EXCERPTED RECORDS Block Start

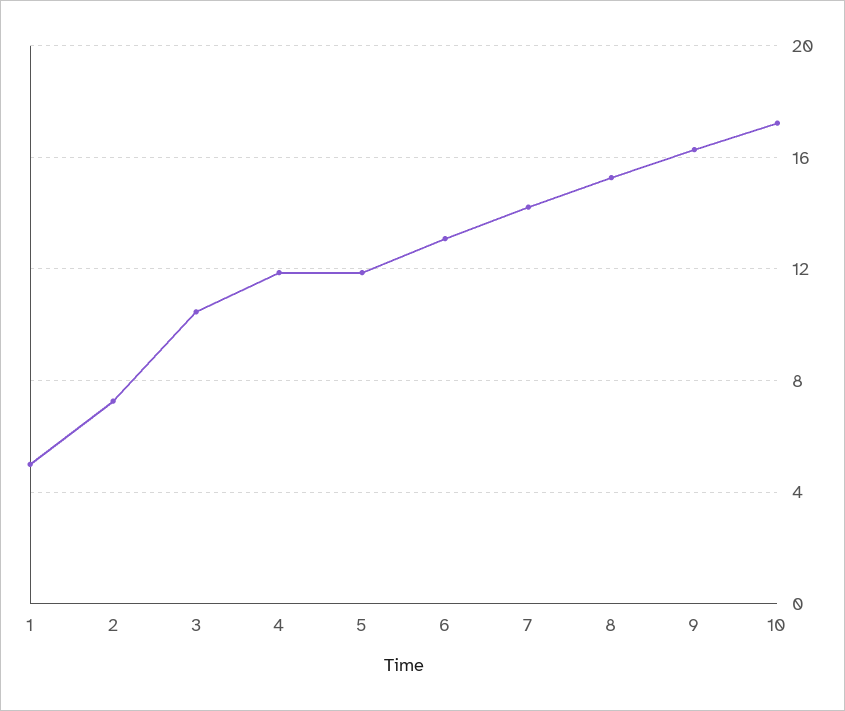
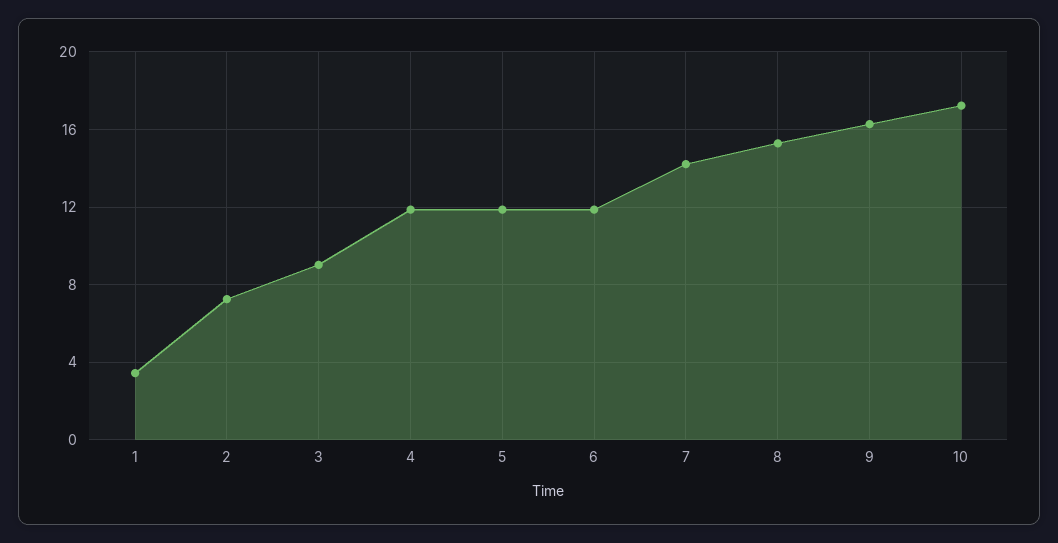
1: 5 -> 3.5
3: 10.5 -> 9
6: 13 -> 12

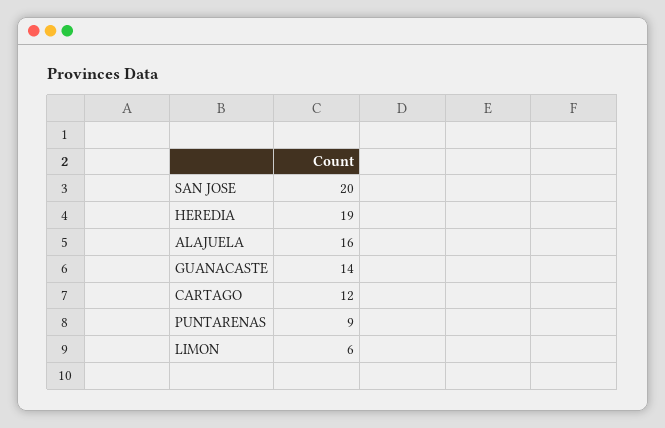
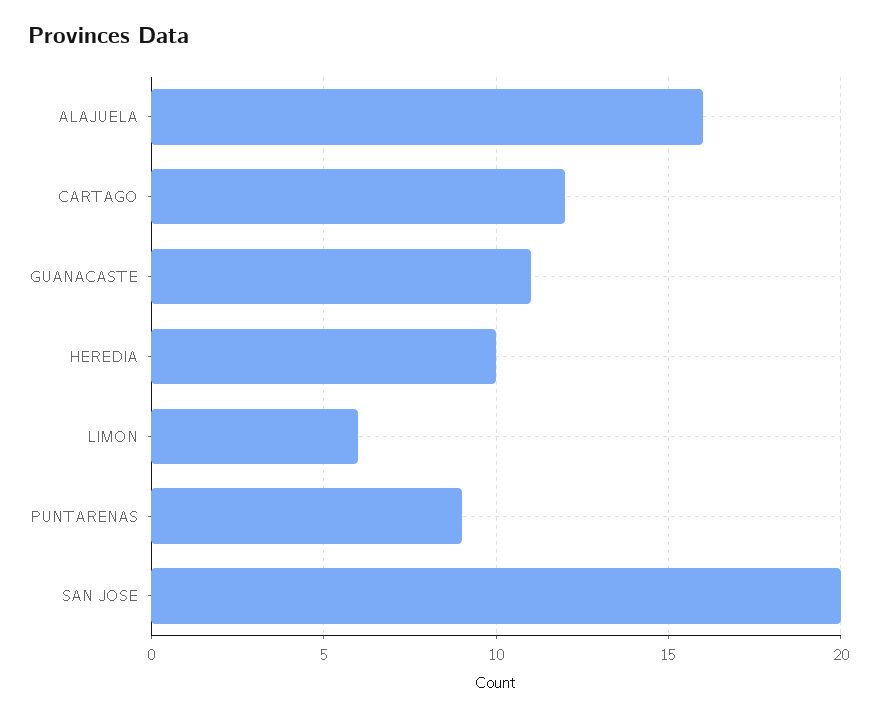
HEREDIA: 19 -> 10
GUANACASTE: 14 -> 11

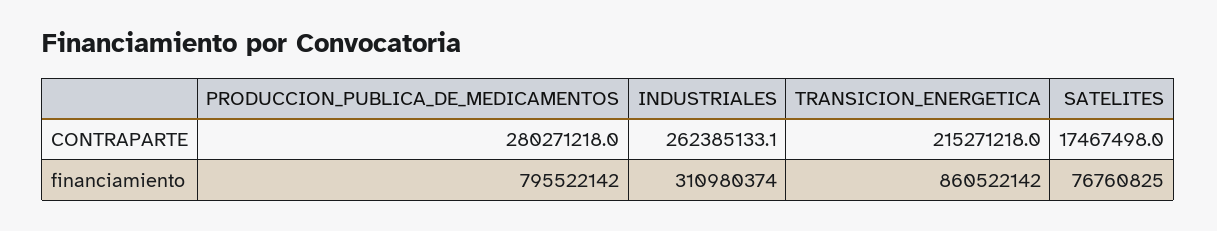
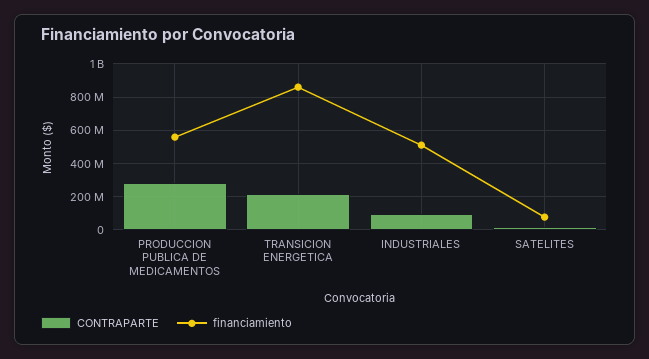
CONTRAPARTE, INDUSTRIALES: 262385133.1 -> 100000000
financiamiento, PRODUCCION_PUBLICA_DE_MEDICAMENTOS: 795522142 -> 550000000
financiamiento, INDUSTRIALES: 310980374 -> 500000000

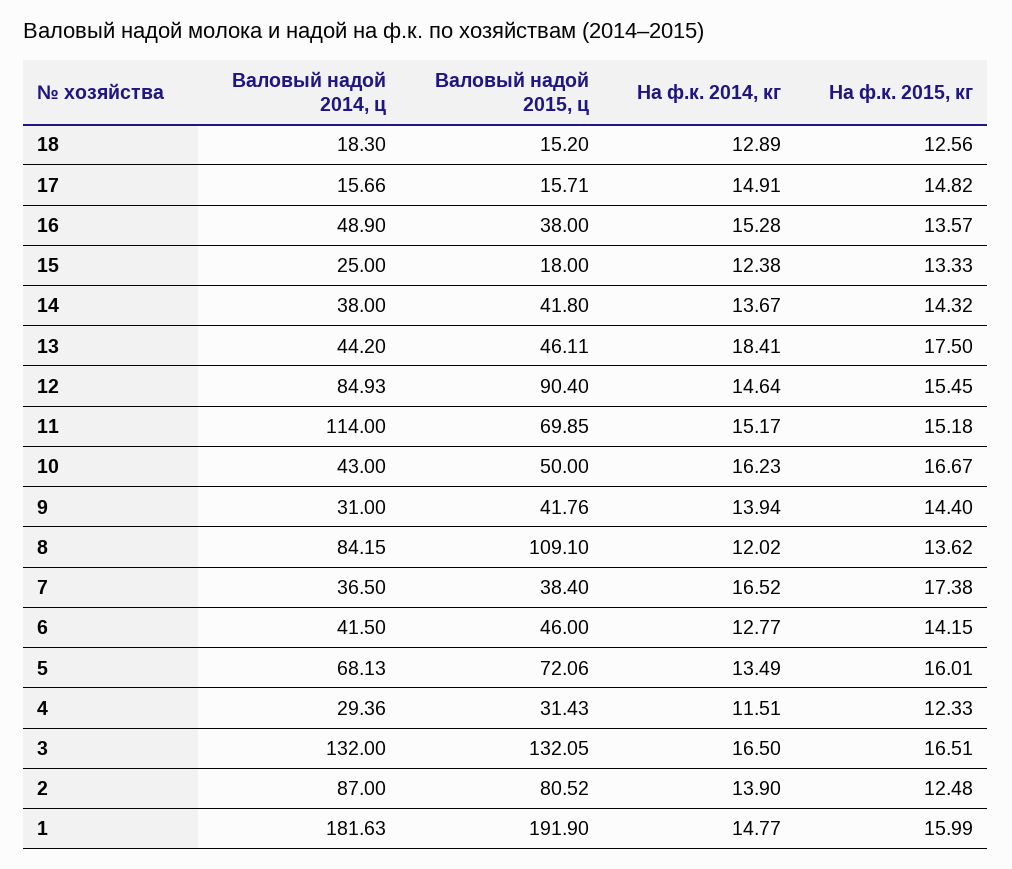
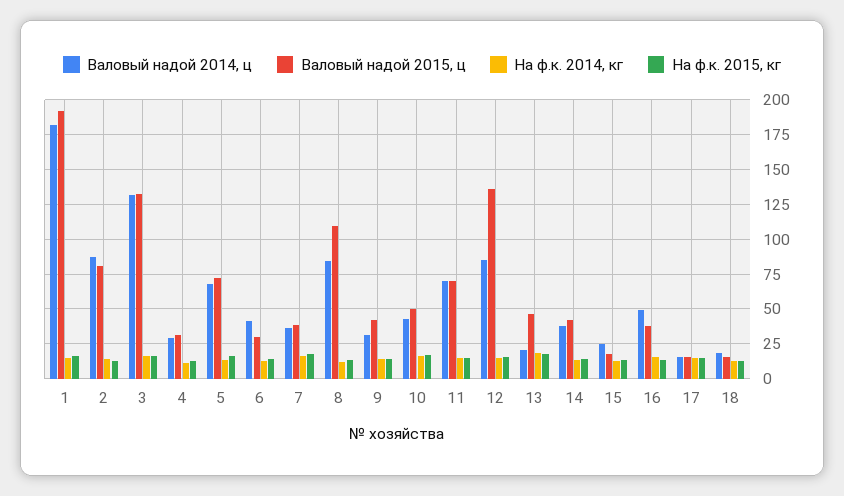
Валовый надой 2014, ц, 13: 44.2 -> 20
Валовый надой 2015, ц, 12: 90.4 -> 135
Валовый надой 2014, ц, 11: 114 -> 70
Валовый надой 2015, ц, 6: 46 -> 30

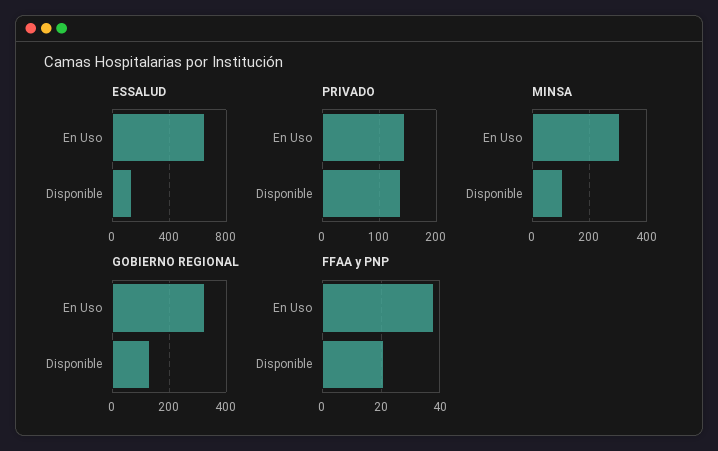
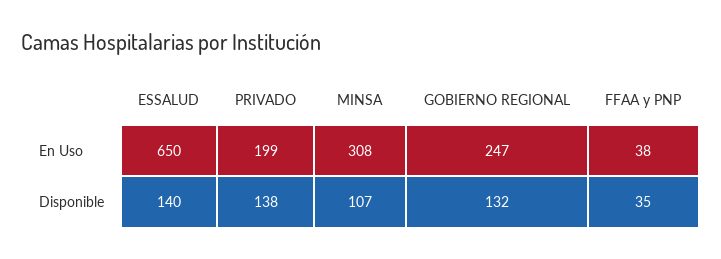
PRIVADO, En Uso: 140 -> 199
GOBIERNO REGIONAL, En Uso: 325 -> 247
FFAA y PNP, Disponible: 20 -> 35

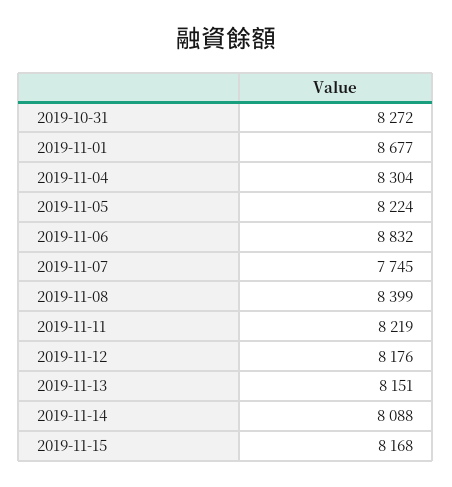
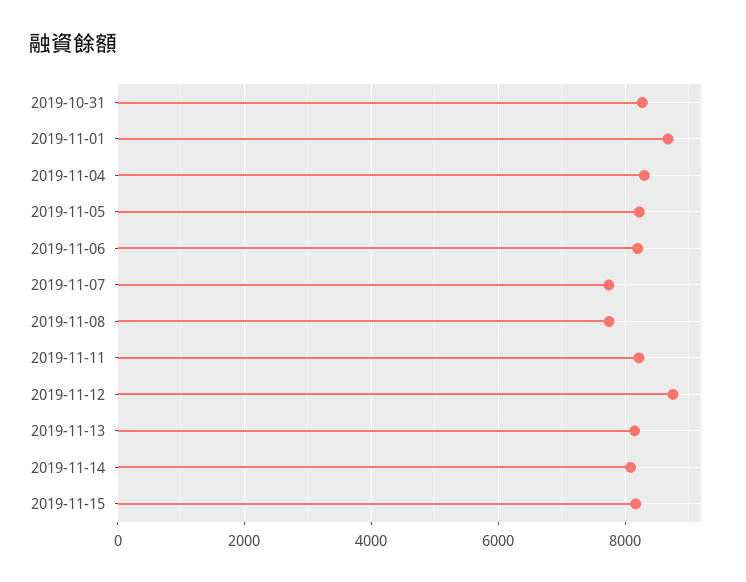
2019-11-06: 8832 -> 8200
2019-11-08: 8399 -> 7800
2019-11-12: 8176 -> 8800

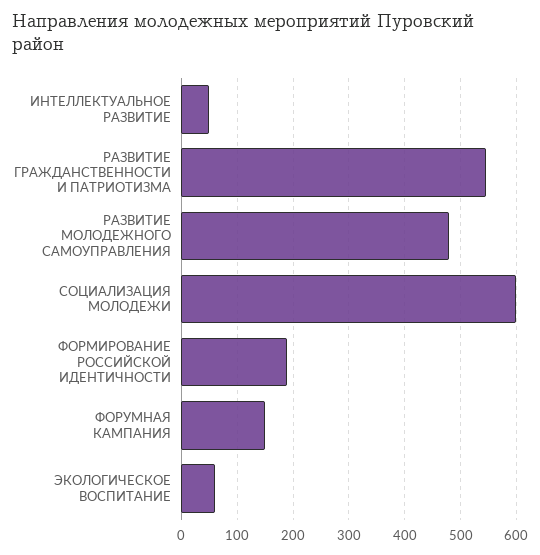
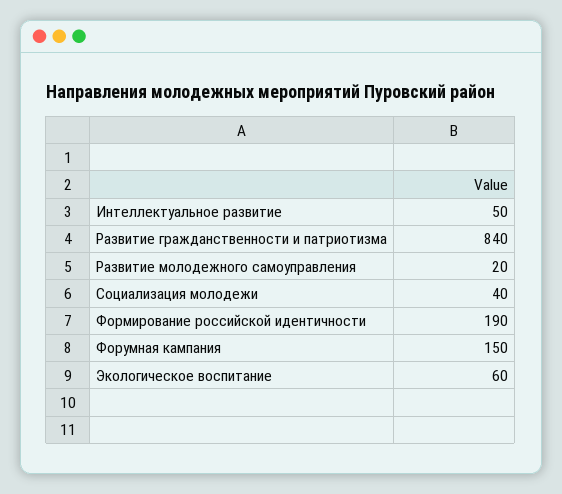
РАЗВИТИЕ ГРАЖДАНСТВЕННОСТИ И ПАТРИОТИЗМА: 540 -> 840
РАЗВИТИЕ МОЛОДЕЖНОГО САМОУПРАВЛЕНИЯ: 480 -> 20
СОЦИАЛИЗАЦИЯ МОЛОДЕЖИ: 600 -> 40

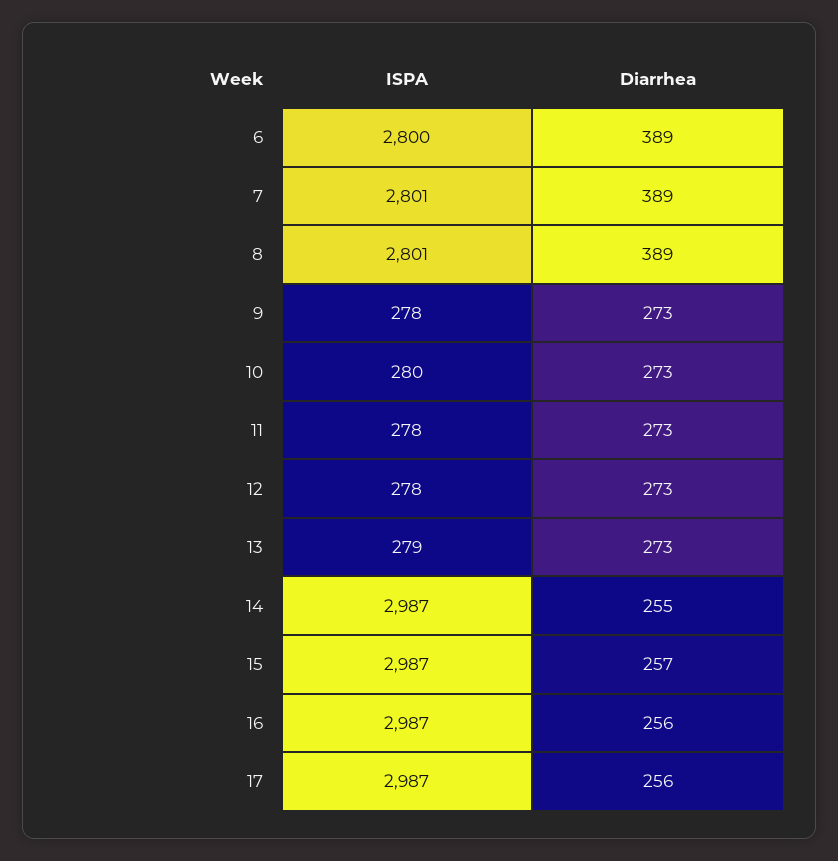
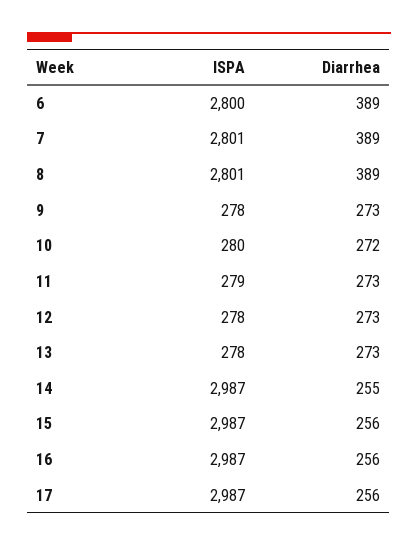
Diarrhea, 10: 273 -> 272
ISPA, 11: 278 -> 279
ISPA, 13: 279 -> 278
Diarrhea, 15: 257 -> 256

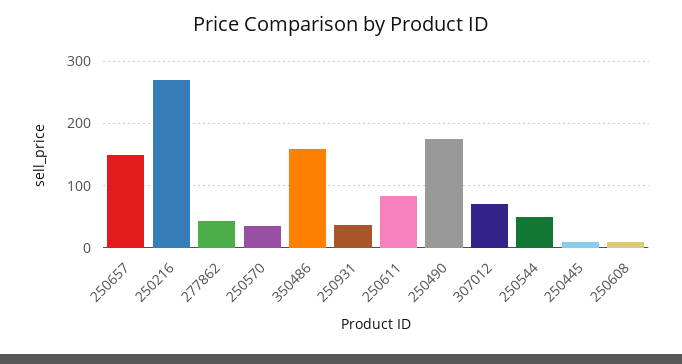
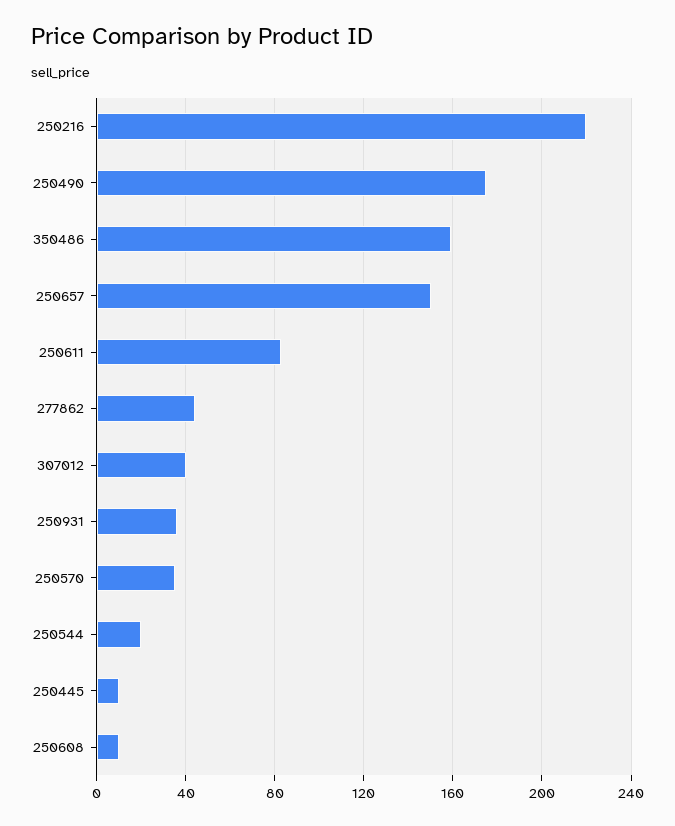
250216: 270 -> 220
307012: 70 -> 40
250544: 50 -> 20

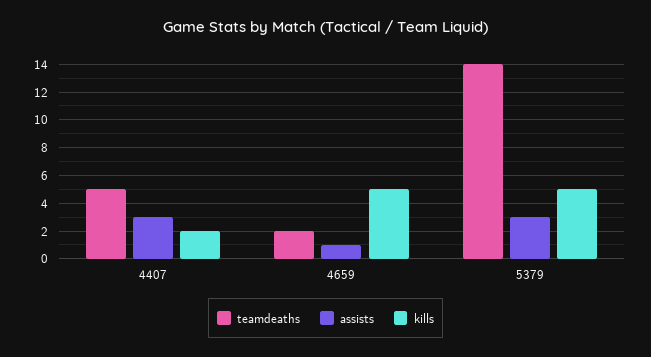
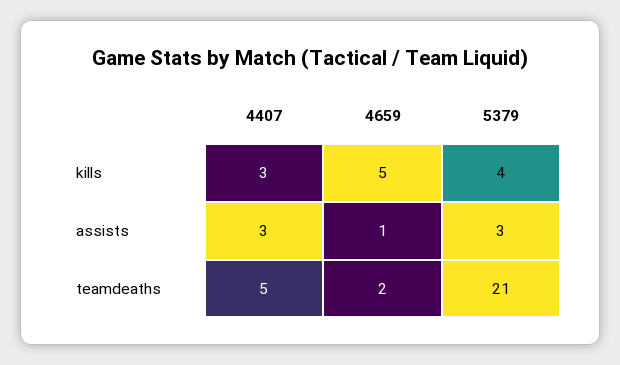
kills, 4407: 2 -> 3
teamdeaths, 5379: 14 -> 21
kills, 5379: 5 -> 4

EXCERPTED RECORDS Block End

● TASK OBJECTIVE:
When copying the entries above, keep each word as it is and exclude any image.

● TASK RESULT:
1: 5 -> 3.5
3: 10.5 -> 9
6: 13 -> 12

HEREDIA: 19 -> 10
GUANACASTE: 14 -> 11

CONTRAPARTE, INDUSTRIALES: 262385133.1 -> 100000000
financiamiento, PRODUCCION_PUBLICA_DE_MEDICAMENTOS: 795522142 -> 550000000
financiamiento, INDUSTRIALES: 310980374 -> 500000000

Валовый надой 2014, ц, 13: 44.2 -> 20
Валовый надой 2015, ц, 12: 90.4 -> 135
Валовый надой 2014, ц, 11: 114 -> 70
Валовый надой 2015, ц, 6: 46 -> 30

PRIVADO, En Uso: 140 -> 199
GOBIERNO REGIONAL, En Uso: 325 -> 247
FFAA y PNP, Disponible: 20 -> 35

2019-11-06: 8832 -> 8200
2019-11-08: 8399 -> 7800
2019-11-12: 8176 -> 8800

РАЗВИТИЕ ГРАЖДАНСТВЕННОСТИ И ПАТРИОТИЗМА: 540 -> 840
РАЗВИТИЕ МОЛОДЕЖНОГО САМОУПРАВЛЕНИЯ: 480 -> 20
СОЦИАЛИЗАЦИЯ МОЛОДЕЖИ: 600 -> 40

Diarrhea, 10: 273 -> 272
ISPA, 11: 278 -> 279
ISPA, 13: 279 -> 278
Diarrhea, 15: 257 -> 256

250216: 270 -> 220
307012: 70 -> 40
250544: 50 -> 20

kills, 4407: 2 -> 3
teamdeaths, 5379: 14 -> 21
kills, 5379: 5 -> 4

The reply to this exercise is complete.